TASK DETAILS: Please copy out every line in the records below that includes the word "phone".

Records drawn from a dataset
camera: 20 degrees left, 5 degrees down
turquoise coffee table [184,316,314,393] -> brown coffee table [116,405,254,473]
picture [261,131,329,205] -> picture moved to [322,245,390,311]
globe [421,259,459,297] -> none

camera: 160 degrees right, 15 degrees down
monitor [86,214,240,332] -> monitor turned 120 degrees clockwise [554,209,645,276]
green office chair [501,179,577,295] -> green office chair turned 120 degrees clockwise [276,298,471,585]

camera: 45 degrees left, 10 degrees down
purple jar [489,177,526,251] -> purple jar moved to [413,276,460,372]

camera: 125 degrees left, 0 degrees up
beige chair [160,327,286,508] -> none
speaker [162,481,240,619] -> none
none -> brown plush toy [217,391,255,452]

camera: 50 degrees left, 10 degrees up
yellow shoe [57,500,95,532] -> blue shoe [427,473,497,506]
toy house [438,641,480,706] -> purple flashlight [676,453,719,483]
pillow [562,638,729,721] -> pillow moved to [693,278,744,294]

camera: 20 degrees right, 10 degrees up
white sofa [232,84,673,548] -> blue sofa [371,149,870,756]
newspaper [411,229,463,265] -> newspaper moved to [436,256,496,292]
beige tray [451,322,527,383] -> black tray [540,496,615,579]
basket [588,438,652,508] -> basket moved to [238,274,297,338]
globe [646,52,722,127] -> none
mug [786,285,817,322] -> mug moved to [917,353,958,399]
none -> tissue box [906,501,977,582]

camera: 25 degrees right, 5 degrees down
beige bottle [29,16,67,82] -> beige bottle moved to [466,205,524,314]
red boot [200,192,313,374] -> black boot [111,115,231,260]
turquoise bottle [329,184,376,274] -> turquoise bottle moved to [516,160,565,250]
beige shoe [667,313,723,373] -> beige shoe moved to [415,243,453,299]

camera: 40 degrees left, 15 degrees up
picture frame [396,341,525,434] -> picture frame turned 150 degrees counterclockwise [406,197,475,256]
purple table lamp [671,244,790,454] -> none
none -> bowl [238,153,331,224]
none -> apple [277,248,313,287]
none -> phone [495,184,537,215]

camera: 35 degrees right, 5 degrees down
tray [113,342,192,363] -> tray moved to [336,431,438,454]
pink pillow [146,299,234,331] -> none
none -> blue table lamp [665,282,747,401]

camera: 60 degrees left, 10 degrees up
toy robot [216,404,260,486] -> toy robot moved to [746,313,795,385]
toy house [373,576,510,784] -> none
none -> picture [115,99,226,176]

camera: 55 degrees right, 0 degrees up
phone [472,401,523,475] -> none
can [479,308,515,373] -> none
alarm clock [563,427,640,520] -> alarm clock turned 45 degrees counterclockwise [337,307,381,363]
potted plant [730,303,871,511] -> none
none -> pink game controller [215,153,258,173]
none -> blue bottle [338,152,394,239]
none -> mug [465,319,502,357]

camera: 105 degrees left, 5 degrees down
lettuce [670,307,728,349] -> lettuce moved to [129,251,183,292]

WORKED SOLUTION:
none -> phone [495,184,537,215]
phone [472,401,523,475] -> none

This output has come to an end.